— begin ROWS —
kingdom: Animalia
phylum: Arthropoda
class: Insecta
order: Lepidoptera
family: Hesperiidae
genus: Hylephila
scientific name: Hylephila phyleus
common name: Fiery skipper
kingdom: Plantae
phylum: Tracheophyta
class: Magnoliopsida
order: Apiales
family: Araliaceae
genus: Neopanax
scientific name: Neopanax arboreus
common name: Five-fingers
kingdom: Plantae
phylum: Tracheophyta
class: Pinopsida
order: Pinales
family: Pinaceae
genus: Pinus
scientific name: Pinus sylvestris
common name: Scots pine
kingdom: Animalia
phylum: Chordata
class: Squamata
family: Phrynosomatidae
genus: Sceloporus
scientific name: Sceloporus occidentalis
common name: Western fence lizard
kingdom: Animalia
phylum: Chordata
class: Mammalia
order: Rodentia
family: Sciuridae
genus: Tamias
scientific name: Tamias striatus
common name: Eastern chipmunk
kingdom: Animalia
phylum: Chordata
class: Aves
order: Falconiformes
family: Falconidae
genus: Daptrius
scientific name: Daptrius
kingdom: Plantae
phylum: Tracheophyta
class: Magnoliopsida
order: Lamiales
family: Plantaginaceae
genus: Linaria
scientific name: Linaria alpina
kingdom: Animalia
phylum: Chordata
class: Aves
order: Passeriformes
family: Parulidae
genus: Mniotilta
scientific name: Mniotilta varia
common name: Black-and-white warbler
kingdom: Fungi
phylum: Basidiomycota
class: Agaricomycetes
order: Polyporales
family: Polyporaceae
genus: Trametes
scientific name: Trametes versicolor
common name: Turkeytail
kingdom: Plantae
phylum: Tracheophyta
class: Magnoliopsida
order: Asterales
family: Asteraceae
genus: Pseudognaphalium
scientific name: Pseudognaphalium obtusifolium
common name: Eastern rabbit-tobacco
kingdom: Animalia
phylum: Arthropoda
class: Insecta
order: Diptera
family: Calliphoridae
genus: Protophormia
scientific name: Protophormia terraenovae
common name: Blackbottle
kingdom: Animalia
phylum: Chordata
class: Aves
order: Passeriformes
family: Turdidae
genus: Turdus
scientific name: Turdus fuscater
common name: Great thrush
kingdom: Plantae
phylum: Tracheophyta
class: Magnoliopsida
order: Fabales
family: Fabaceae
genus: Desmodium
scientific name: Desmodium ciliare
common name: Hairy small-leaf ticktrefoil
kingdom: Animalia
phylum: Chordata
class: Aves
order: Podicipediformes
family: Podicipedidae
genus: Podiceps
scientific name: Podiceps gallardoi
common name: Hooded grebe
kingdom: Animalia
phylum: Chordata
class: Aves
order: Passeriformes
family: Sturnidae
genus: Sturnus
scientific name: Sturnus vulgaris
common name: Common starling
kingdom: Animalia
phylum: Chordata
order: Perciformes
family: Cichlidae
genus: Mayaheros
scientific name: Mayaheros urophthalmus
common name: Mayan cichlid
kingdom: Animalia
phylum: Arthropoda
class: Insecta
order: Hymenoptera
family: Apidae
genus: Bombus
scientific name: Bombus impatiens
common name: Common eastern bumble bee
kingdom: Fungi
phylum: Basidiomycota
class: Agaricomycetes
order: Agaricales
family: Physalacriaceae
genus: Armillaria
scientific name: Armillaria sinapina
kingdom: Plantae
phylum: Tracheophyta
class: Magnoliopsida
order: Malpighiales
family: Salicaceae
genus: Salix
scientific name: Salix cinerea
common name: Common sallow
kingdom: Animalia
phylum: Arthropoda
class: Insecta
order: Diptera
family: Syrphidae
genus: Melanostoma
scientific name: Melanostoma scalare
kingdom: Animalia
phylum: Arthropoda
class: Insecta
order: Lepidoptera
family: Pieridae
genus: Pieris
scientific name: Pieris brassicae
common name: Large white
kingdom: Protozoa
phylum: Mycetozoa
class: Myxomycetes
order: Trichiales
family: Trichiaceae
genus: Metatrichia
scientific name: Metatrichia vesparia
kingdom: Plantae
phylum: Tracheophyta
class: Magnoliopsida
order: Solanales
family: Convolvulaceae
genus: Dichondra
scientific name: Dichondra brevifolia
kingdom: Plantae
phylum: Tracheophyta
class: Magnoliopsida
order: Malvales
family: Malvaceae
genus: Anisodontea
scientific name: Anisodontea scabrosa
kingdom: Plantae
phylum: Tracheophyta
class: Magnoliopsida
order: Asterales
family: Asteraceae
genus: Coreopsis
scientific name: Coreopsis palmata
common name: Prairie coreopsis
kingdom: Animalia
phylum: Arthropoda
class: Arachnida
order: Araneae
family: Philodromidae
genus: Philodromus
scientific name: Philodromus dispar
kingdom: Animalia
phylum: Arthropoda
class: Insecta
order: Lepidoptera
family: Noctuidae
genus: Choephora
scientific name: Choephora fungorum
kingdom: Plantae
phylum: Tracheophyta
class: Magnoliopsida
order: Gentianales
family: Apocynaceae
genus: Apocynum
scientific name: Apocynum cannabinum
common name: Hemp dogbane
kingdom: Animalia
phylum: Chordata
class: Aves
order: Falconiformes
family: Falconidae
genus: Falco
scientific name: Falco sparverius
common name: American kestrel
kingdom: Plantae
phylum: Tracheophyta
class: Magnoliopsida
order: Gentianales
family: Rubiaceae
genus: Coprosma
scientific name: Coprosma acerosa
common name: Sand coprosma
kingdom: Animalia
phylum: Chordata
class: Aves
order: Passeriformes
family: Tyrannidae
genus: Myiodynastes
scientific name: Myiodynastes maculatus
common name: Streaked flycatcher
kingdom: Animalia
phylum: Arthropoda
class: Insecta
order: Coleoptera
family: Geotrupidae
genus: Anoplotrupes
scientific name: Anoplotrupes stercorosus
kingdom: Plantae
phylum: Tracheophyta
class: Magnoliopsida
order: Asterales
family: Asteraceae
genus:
— end ROWS —
WHAT YOU ARE ASKED TO DO
Turn every line of the stored items above into a numbered list, leaving out any blank lines.

ANSWER TO THIS PROBLEM
1. kingdom: Animalia
2. phylum: Arthropoda
3. class: Insecta
4. order: Lepidoptera
5. family: Hesperiidae
6. genus: Hylephila
7. scientific name: Hylephila phyleus
8. common name: Fiery skipper
9. kingdom: Plantae
10. phylum: Tracheophyta
11. class: Magnoliopsida
12. order: Apiales
13. family: Araliaceae
14. genus: Neopanax
15. scientific name: Neopanax arboreus
16. common name: Five-fingers
17. kingdom: Plantae
18. phylum: Tracheophyta
19. class: Pinopsida
20. order: Pinales
21. family: Pinaceae
22. genus: Pinus
23. scientific name: Pinus sylvestris
24. common name: Scots pine
25. kingdom: Animalia
26. phylum: Chordata
27. class: Squamata
28. family: Phrynosomatidae
29. genus: Sceloporus
30. scientific name: Sceloporus occidentalis
31. common name: Western fence lizard
32. kingdom: Animalia
33. phylum: Chordata
34. class: Mammalia
35. order: Rodentia
36. family: Sciuridae
37. genus: Tamias
38. scientific name: Tamias striatus
39. common name: Eastern chipmunk
40. kingdom: Animalia
41. phylum: Chordata
42. class: Aves
43. order: Falconiformes
44. family: Falconidae
45. genus: Daptrius
46. scientific name: Daptrius
47. kingdom: Plantae
48. phylum: Tracheophyta
49. class: Magnoliopsida
50. order: Lamiales
51. family: Plantaginaceae
52. genus: Linaria
53. scientific name: Linaria alpina
54. kingdom: Animalia
55. phylum: Chordata
56. class: Aves
57. order: Passeriformes
58. family: Parulidae
59. genus: Mniotilta
60. scientific name: Mniotilta varia
61. common name: Black-and-white warbler
62. kingdom: Fungi
63. phylum: Basidiomycota
64. class: Agaricomycetes
65. order: Polyporales
66. family: Polyporaceae
67. genus: Trametes
68. scientific name: Trametes versicolor
69. common name: Turkeytail
70. kingdom: Plantae
71. phylum: Tracheophyta
72. class: Magnoliopsida
73. order: Asterales
74. family: Asteraceae
75. genus: Pseudognaphalium
76. scientific name: Pseudognaphalium obtusifolium
77. common name: Eastern rabbit-tobacco
78. kingdom: Animalia
79. phylum: Arthropoda
80. class: Insecta
81. order: Diptera
82. family: Calliphoridae
83. genus: Protophormia
84. scientific name: Protophormia terraenovae
85. common name: Blackbottle
86. kingdom: Animalia
87. phylum: Chordata
88. class: Aves
89. order: Passeriformes
90. family: Turdidae
91. genus: Turdus
92. scientific name: Turdus fuscater
93. common name: Great thrush
94. kingdom: Plantae
95. phylum: Tracheophyta
96. class: Magnoliopsida
97. order: Fabales
98. family: Fabaceae
99. genus: Desmodium
100. scientific name: Desmodium ciliare
101. common name: Hairy small-leaf ticktrefoil
102. kingdom: Animalia
103. phylum: Chordata
104. class: Aves
105. order: Podicipediformes
106. family: Podicipedidae
107. genus: Podiceps
108. scientific name: Podiceps gallardoi
109. common name: Hooded grebe
110. kingdom: Animalia
111. phylum: Chordata
112. class: Aves
113. order: Passeriformes
114. family: Sturnidae
115. genus: Sturnus
116. scientific name: Sturnus vulgaris
117. common name: Common starling
118. kingdom: Animalia
119. phylum: Chordata
120. order: Perciformes
121. family: Cichlidae
122. genus: Mayaheros
123. scientific name: Mayaheros urophthalmus
124. common name: Mayan cichlid
125. kingdom: Animalia
126. phylum: Arthropoda
127. class: Insecta
128. order: Hymenoptera
129. family: Apidae
130. genus: Bombus
131. scientific name: Bombus impatiens
132. common name: Common eastern bumble bee
133. kingdom: Fungi
134. phylum: Basidiomycota
135. class: Agaricomycetes
136. order: Agaricales
137. family: Physalacriaceae
138. genus: Armillaria
139. scientific name: Armillaria sinapina
140. kingdom: Plantae
141. phylum: Tracheophyta
142. class: Magnoliopsida
143. order: Malpighiales
144. family: Salicaceae
145. genus: Salix
146. scientific name: Salix cinerea
147. common name: Common sallow
148. kingdom: Animalia
149. phylum: Arthropoda
150. class: Insecta
151. order: Diptera
152. family: Syrphidae
153. genus: Melanostoma
154. scientific name: Melanostoma scalare
155. kingdom: Animalia
156. phylum: Arthropoda
157. class: Insecta
158. order: Lepidoptera
159. family: Pieridae
160. genus: Pieris
161. scientific name: Pieris brassicae
162. common name: Large white
163. kingdom: Protozoa
164. phylum: Mycetozoa
165. class: Myxomycetes
166. order: Trichiales
167. family: Trichiaceae
168. genus: Metatrichia
169. scientific name: Metatrichia vesparia
170. kingdom: Plantae
171. phylum: Tracheophyta
172. class: Magnoliopsida
173. order: Solanales
174. family: Convolvulaceae
175. genus: Dichondra
176. scientific name: Dichondra brevifolia
177. kingdom: Plantae
178. phylum: Tracheophyta
179. class: Magnoliopsida
180. order: Malvales
181. family: Malvaceae
182. genus: Anisodontea
183. scientific name: Anisodontea scabrosa
184. kingdom: Plantae
185. phylum: Tracheophyta
186. class: Magnoliopsida
187. order: Asterales
188. family: Asteraceae
189. genus: Coreopsis
190. scientific name: Coreopsis palmata
191. common name: Prairie coreopsis
192. kingdom: Animalia
193. phylum: Arthropoda
194. class: Arachnida
195. order: Araneae
196. family: Philodromidae
197. genus: Philodromus
198. scientific name: Philodromus dispar
199. kingdom: Animalia
200. phylum: Arthropoda
201. class: Insecta
202. order: Lepidoptera
203. family: Noctuidae
204. genus: Choephora
205. scientific name: Choephora fungorum
206. kingdom: Plantae
207. phylum: Tracheophyta
208. class: Magnoliopsida
209. order: Gentianales
210. family: Apocynaceae
211. genus: Apocynum
212. scientific name: Apocynum cannabinum
213. common name: Hemp dogbane
214. kingdom: Animalia
215. phylum: Chordata
216. class: Aves
217. order: Falconiformes
218. family: Falconidae
219. genus: Falco
220. scientific name: Falco sparverius
221. common name: American kestrel
222. kingdom: Plantae
223. phylum: Tracheophyta
224. class: Magnoliopsida
225. order: Gentianales
226. family: Rubiaceae
227. genus: Coprosma
228. scientific name: Coprosma acerosa
229. common name: Sand coprosma
230. kingdom: Animalia
231. phylum: Chordata
232. class: Aves
233. order: Passeriformes
234. family: Tyrannidae
235. genus: Myiodynastes
236. scientific name: Myiodynastes maculatus
237. common name: Streaked flycatcher
238. kingdom: Animalia
239. phylum: Arthropoda
240. class: Insecta
241. order: Coleoptera
242. family: Geotrupidae
243. genus: Anoplotrupes
244. scientific name: Anoplotrupes stercorosus
245. kingdom: Plantae
246. phylum: Tracheophyta
247. class: Magnoliopsida
248. order: Asterales
249. family: Asteraceae
250. genus:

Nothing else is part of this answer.